Recently, a confidential Qui Tam federal motion by the Florida Society of Anesthesia (FSA) has been made public. In this suit, the FSA alleges unlawful “company model” schemes by several practice groups, mainly gastroenterologists, and filed a federal false claims act complaint.
Anesthesiology has seen a rise of proceduralists utilizing the company model. In this model, anesthesia providers are hired, turn over billing rights, and then are compensated below market rates. Alternately, CRNAs can replace physician anesthesiologists. Some believe this loss of business and income has larger implications. In an era of health reform, this may alter the value of Anesthesia Care in fee splitting/value based models of care. The company model is currently illegal under some state laws, such as Maryland, but not necessarily federal law. Other arrangements exist, however, that are legal. This article reviews the basics and the implications.
Let’s start by looking at the three principal ways that we provide service to Surgeon-owned centers:
Fee-For-Service Model (traditional model)
An Anesthesia group will work directly with the ASC (ambulatory care center), providing its service and assuming responsibility for billing and collecting. Since there is no financial connection between the anesthesia group and the ASC, this model carries little legal risk of violating the AKS (Anti-Kickback Statute).
Another option is the employment model, in which the ASC will employ the anesthesia providers directly and provide their salary. In this case, the anesthesia providers perform anesthesia services at the ASC and give the ASC the right to collect professional fees for their services. In contrast to the traditional model, this allows the ASC to gain revenue from anesthesia services.
There are downsides to the employment model. First, the ASC is responsible for the provider’s salary, even if revenues are less than expected. Second, some third-party payers may hesitate to process claims from an ASC that covers facility and anesthesia services simultaneously. The ASC that bills for anesthesia often has payments bundled, denied or delayed.
Finally, this arrangement could violate some state corporate practice of medicine and fee-splitting regulations. It also can be argued that it increases utilization of services.
The third of the three arrangements is the company model, wherein the ASC creates its own company for anesthesia services which directly employs or contracts with anesthesia providers. The newly-formed company charges for the anesthesia services, whereas the ASC charges for facility fees (keeping them separate and avoiding bundling). Of course, this arrangement is advantageous to the ASC, and is frequently used. However, it has recently faced increased scrutiny by the OIG and is may be illegal under state Self-Referral laws.
There are two major advantages to the company model. First, because the anesthesia service fees and the facility fees are billed by two separate entities under this arrangement, there are fewer chances of payment denial. Additionally, the newly formed company does not need to consist of the exact medical specialists who own the ASC or in the same percentages, allowing more control of the makeup of shareholders.

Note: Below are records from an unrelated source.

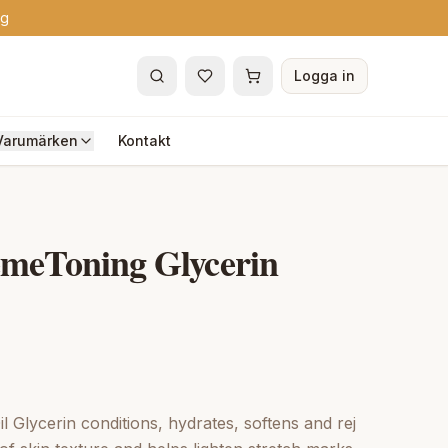
ng
Logga in
Varumärken
Kontakt
meToning Glycerin
 Glycerin conditions, hydrates, softens and rej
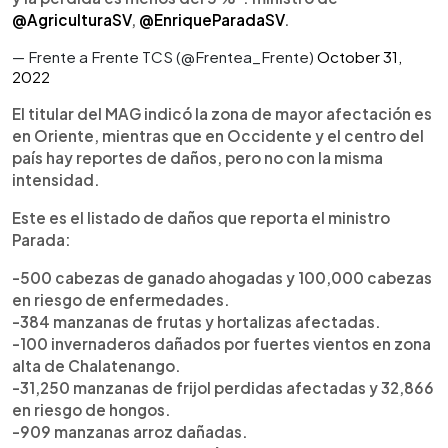
@AgriculturaSV
,
@EnriqueParadaSV
.
— Frente a Frente TCS (@Frentea_Frente)
October 31,
2022
El titular del MAG indicó la zona de mayor afectación es
en Oriente, mientras que en Occidente y el centro del
país hay reportes de daños, pero no con la misma
intensidad.
Este es el listado de daños que reporta el ministro
Parada:
-500 cabezas de ganado ahogadas y 100,000 cabezas
en riesgo de enfermedades.
-384 manzanas de frutas y hortalizas afectadas.
-100 invernaderos dañados por fuertes vientos en zona
alta de Chalatenango.
-31,250 manzanas de frijol perdidas afectadas y 32,866
en riesgo de hongos.
-909 manzanas arroz dañadas.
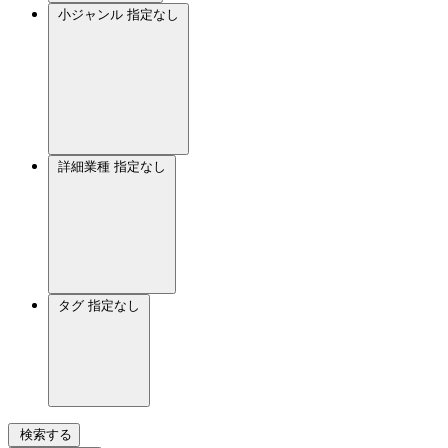
小ジャンル
指定なし
詳細業種
指定なし
タグ
指定なし
検索する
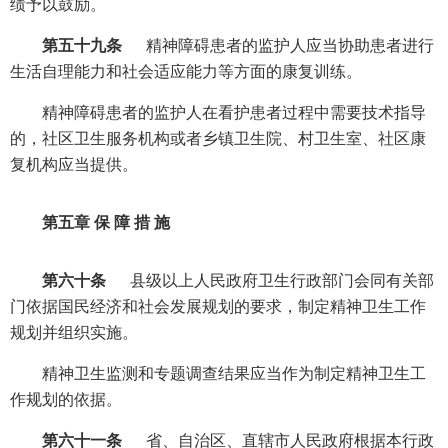
绩予以鼓励。
第五十九条
精神障碍患者的监护人应当协助患者进行
生活自理能力和社会适应能力等方面的康复训练。
精神障碍患者的监护人在看护患者过程中需要技术指导
的，社区卫生服务机构或者乡镇卫生院、村卫生室、社区康
复机构应当提供。
第五章 保 障 措 施
第六十条
县级以上人民政府卫生行政部门会同有关部
门依据国民经济和社会发展规划的要求，制定精神卫生工作
规划并组织实施。
精神卫生监测和专题调查结果应当作为制定精神卫生工
作规划的依据。
第六十一条
省、自治区、直辖市人民政府根据本行政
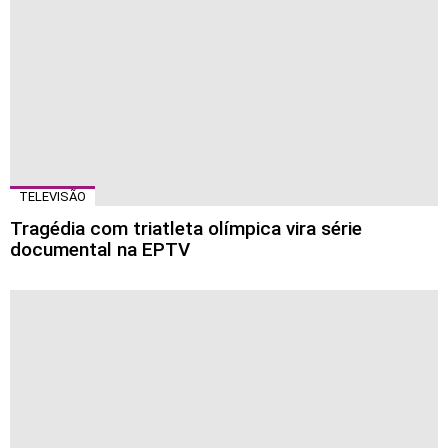
TELEVISÃO
Tragédia com triatleta olímpica vira série
documental na EPTV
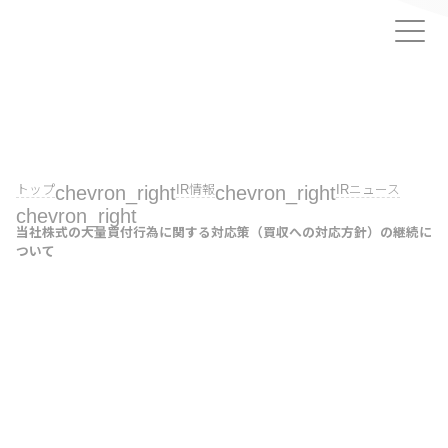
トップ
chevron_right
IR情報
chevron_right
IRニュース
chevron_right
当社株式の大量買付行為に関する対応策（買収への対応方針）の継続に
ついて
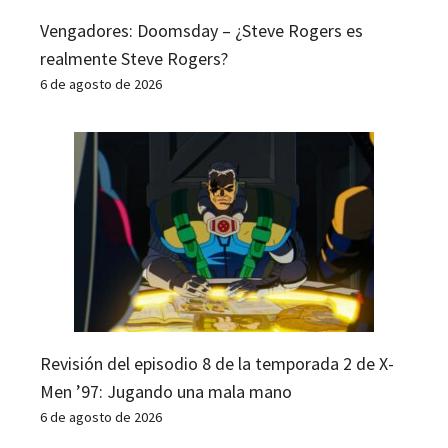
Vengadores: Doomsday – ¿Steve Rogers es
realmente Steve Rogers?
6 de agosto de 2026
Revisión del episodio 8 de la temporada 2 de X-
Men ’97: Jugando una mala mano
6 de agosto de 2026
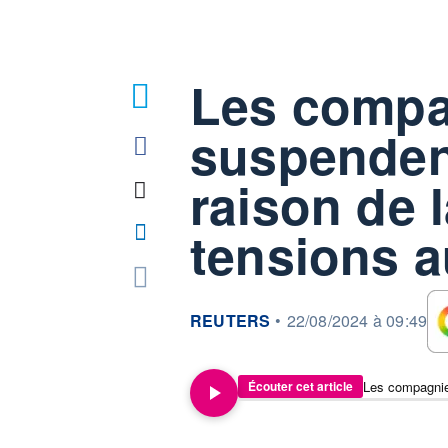
Les compa
suspendent
raison de 
tensions 
information fournie par
REUTERS
•
22/08/2024 à 09:49
Écouter cet article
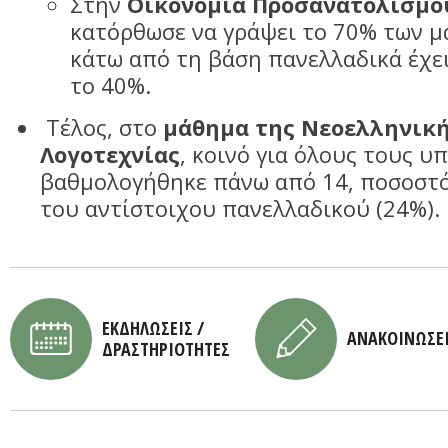
Στην
Οικονομία Προσανατολισμο
κατόρθωσε να γράψει το 70% των μ
κάτω από τη βάση πανελλαδικά έχε
το 40%.
Τέλος, στο
μάθημα της Νεοελληνική
Λογοτεχνίας
, κοινό για όλους τους 
βαθμολογήθηκε πάνω από 14, ποσοστ
του αντίστοιχου πανελλαδικού (24%).
ΕΚΔΗΛΩΣΕΙΣ /
ΑΝΑΚΟΙΝΩΣΕ
ΔΡΑΣΤΗΡΙΟΤΗΤΕΣ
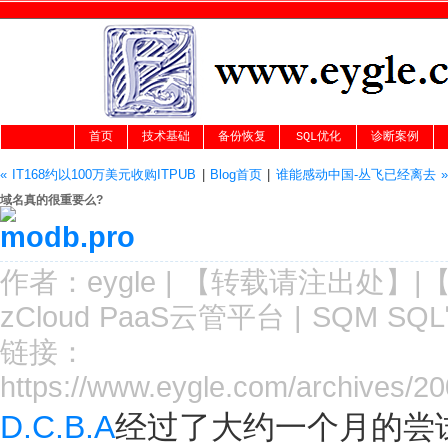
首页
技术基础
备份恢复
SQL优化
诊断案例
« IT168约以100万美元收购ITPUB
|
Blog首页
|
谁能感动中国-丛飞已经离去 »
域名真的很重要么?
作者：
eygle
|
【转载请注
出处
】|
zCloud PaaS云管平台
|
SQM SQ
链接：
https://www.eygle.com/archives/
D.C.B.A
经过了大约一个月的尝试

The OIG has warned that the anesthesia group has given the ASC investors the chance to profit off of anesthesia services, which can potentially be perceived as a kickback. Increased utilization is a red flag. But there are ways to minimize the likelihood of the agreement being perceived as a suspect contractual joint venture under federal law.
Self-Referral and Health Reform
As part of payment reform, we are evaluating new ways to be paid based on the “value” of the care we provide. Initially, this took the form of either incentives or penalties for meeting “quality” requirements or avoiding complications and readmissions. These steps allow the traditional fee for service model to continue.
Going forward, government and third party payers want to transition to a system with bundled payments per episode of care or global capitated budgets for a population of patients. The details are complicated; for providers, the key point is that we must be able to value our services and argue their value. As we transition to a system that rewards referring physicians over captive physicians (like Anesthesiologists, Radiologists and Emergency physicians) even more than now, the importance of negotiation is critical.
Additionally, we are simultaneously transitioning surgical volume from acute care settings like hospitals to outpatient ASC’s that may be hospital owned or physician owned. These physician owned entities are already forced to practice in a highly efficient manner due to lower reimbursement. As the pressure has constrained margins, we must be watchful for business practices that create profit centers from higher utilization of tests and services.